**YOUR GOAL**
Render the lines of the entries below as a JSON list of strings, one string per line, skipping blank lines. Leave the pictures out.
── THE DATA
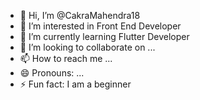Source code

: - 👋 Hi, I’m @CakraMahendra18
- 👀 I’m interested in Front End Developer
- 🌱 I’m currently learning Flutter Developer
- 💞️ I’m looking to collaborate on ...
- 📫 How to reach me ...
- 😄 Pronouns: ...
- ⚡ Fun fact: I am a beginner

<!---
CakraMahendra18/CakraMahendra18 is a ✨ special ✨ repository because its `README.md` (this file) appears on your GitHub profile.
You can click the Preview link to take a look at your changes.
--->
────
**EXERCISE OUTPUT**
[
  "Source code",
  ": - 👋 Hi, I’m @CakraMahendra18",
  "- 👀 I’m interested in Front End Developer",
  "- 🌱 I’m currently learning Flutter Developer",
  "- 💞️ I’m looking to collaborate on ...",
  "- 📫 How to reach me ...",
  "- 😄 Pronouns: ...",
  "- ⚡ Fun fact: I am a beginner",
  "<!---",
  "CakraMahendra18/CakraMahendra18 is a ✨ special ✨ repository because its `README.md` (this file) appears on your GitHub profile.",
  "You can click the Preview link to take a look at your changes.",
  "--->"
]